Sian Morris

Personal information
- Nationality: British (Welsh)
- Born: 16 June 1965 (age 61) Merthyr Tydfil district, Wales

Sport
- Sport: Athletics
- Event: Sprints
- Club: Port Talbot Harriers Cardiff AAC

Medal record
Representing Wales
Commonwealth Games
| Bronze medal – third place | 1986 Edinburgh | 4 x 100 m |

= Sian Morris =

Welsh sprinter

Sian Morris (born 16 June 1965) is a retired Welsh sprinter.

== Biography ==
In 1980, as a student at Ysgol Gymraeg Ystalyfera Bro Dur, Morris aged 15, won the 100 and 200 metres at the Welsh AAA Championships in Cwmbran. She was running for Port Talbot Harriers at the time.

At the 1986 Commonwealth Games, the most successful games for Wales ever, she won a bronze medal in the 4 × 100 metres relay together with Helen Miles, Sallyanne Short and Carmen Smart. She also finished seventh in the 200 metres, Wales' best ever placement in this event, and competed in the 400 metres without reaching the final.

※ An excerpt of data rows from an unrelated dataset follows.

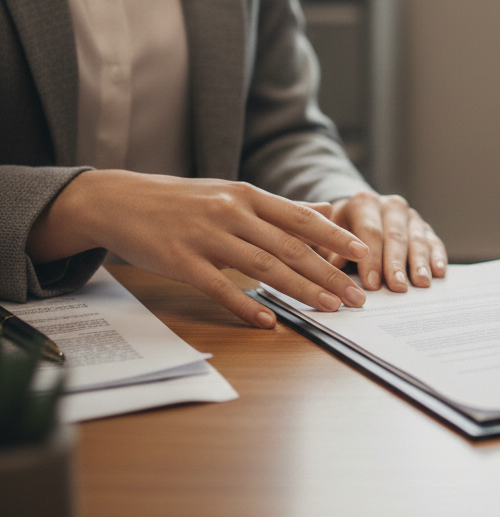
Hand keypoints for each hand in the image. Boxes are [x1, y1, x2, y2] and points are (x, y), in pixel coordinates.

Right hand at [27, 171, 372, 328]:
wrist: (118, 200)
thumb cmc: (182, 200)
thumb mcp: (232, 194)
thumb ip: (278, 208)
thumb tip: (324, 211)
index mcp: (248, 195)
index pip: (301, 218)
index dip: (335, 237)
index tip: (364, 254)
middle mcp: (232, 213)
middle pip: (290, 247)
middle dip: (328, 274)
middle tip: (355, 296)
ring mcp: (206, 236)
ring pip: (263, 267)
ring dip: (300, 291)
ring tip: (328, 308)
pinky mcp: (181, 261)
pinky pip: (220, 287)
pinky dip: (245, 306)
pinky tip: (268, 321)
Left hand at [320, 192, 447, 291]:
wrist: (359, 214)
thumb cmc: (341, 231)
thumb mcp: (330, 236)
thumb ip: (330, 251)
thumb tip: (334, 268)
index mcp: (363, 203)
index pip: (369, 232)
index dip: (371, 259)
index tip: (371, 284)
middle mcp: (390, 205)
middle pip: (395, 236)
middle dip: (396, 264)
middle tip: (398, 287)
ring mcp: (410, 216)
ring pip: (417, 239)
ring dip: (420, 262)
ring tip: (421, 282)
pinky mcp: (425, 227)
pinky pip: (434, 241)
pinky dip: (437, 256)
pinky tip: (438, 272)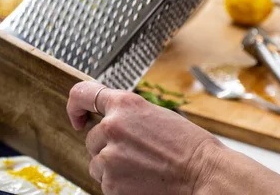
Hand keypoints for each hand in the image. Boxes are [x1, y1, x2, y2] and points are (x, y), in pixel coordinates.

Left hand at [67, 81, 223, 194]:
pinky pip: (105, 183)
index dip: (75, 107)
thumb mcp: (156, 116)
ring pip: (97, 163)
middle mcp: (112, 127)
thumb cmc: (189, 147)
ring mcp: (109, 157)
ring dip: (113, 167)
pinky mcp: (111, 183)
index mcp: (124, 104)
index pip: (82, 94)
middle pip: (93, 139)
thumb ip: (128, 116)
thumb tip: (108, 122)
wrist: (204, 175)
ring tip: (144, 169)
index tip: (77, 118)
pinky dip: (119, 185)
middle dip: (108, 147)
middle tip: (137, 155)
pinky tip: (143, 181)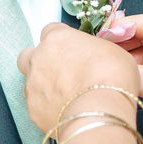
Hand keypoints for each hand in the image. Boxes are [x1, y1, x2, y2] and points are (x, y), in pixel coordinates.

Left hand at [17, 23, 139, 134]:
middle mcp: (38, 58)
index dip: (62, 41)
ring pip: (31, 82)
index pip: (51, 31)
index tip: (73, 50)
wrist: (100, 111)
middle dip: (41, 62)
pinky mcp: (32, 110)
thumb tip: (95, 56)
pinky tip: (66, 113)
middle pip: (29, 55)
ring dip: (44, 87)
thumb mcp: (113, 51)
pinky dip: (48, 109)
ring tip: (68, 98)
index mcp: (57, 38)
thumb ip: (94, 50)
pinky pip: (37, 106)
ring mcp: (32, 85)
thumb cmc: (112, 76)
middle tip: (62, 72)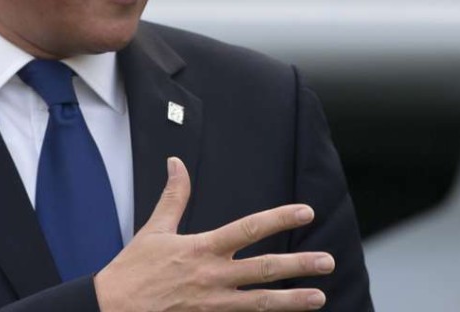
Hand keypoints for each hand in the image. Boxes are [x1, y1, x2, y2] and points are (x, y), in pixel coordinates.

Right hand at [94, 157, 333, 310]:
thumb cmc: (131, 271)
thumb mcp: (153, 230)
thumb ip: (174, 197)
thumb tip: (176, 162)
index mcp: (202, 249)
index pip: (249, 229)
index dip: (280, 219)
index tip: (306, 211)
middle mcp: (212, 277)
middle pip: (263, 269)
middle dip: (299, 266)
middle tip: (328, 262)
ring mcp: (211, 305)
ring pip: (259, 304)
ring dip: (292, 301)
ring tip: (320, 297)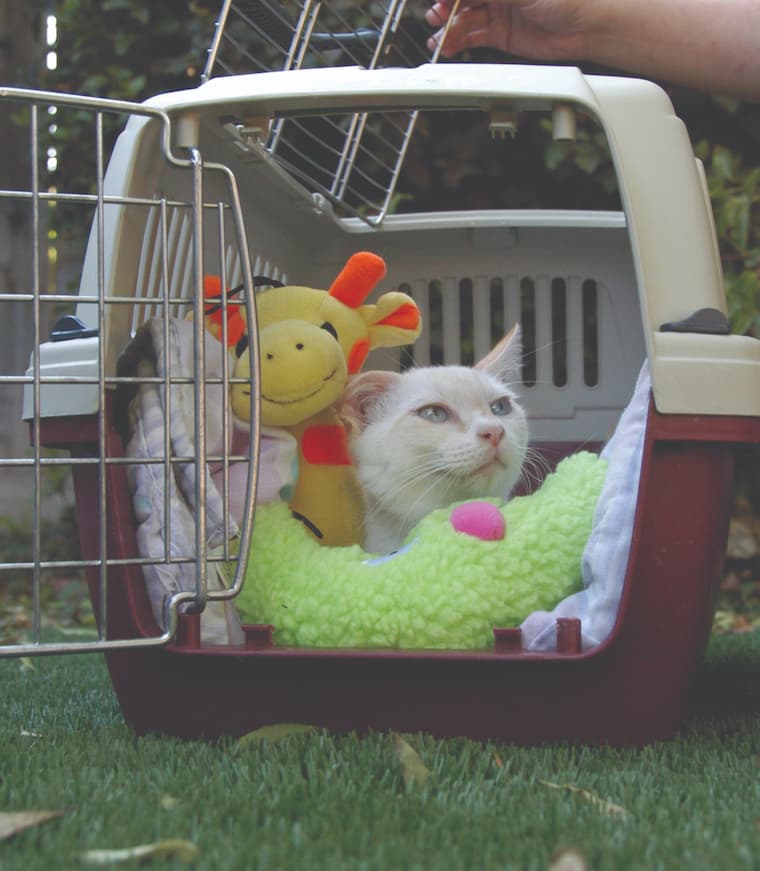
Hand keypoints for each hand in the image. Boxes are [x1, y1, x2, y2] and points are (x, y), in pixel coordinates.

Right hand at [425, 0, 593, 60]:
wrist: (585, 27)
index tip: (442, 1)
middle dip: (446, 8)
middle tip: (437, 17)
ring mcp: (498, 12)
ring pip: (465, 19)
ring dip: (449, 28)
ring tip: (439, 39)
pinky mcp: (500, 34)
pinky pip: (473, 37)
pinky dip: (459, 42)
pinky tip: (449, 46)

Morris also became Welsh champion in the 400 metres in 1985 and 1986. Her personal best time in this event was 52.80 seconds, achieved in Finland in 1983 breaking the Welsh under 20 record, a record which is still held. She competed for Great Britain in the European junior championships in 1983.
.

In 2024, Morris and her bronze medal teammates were inducted into the Welsh Athletics Hall of Fame.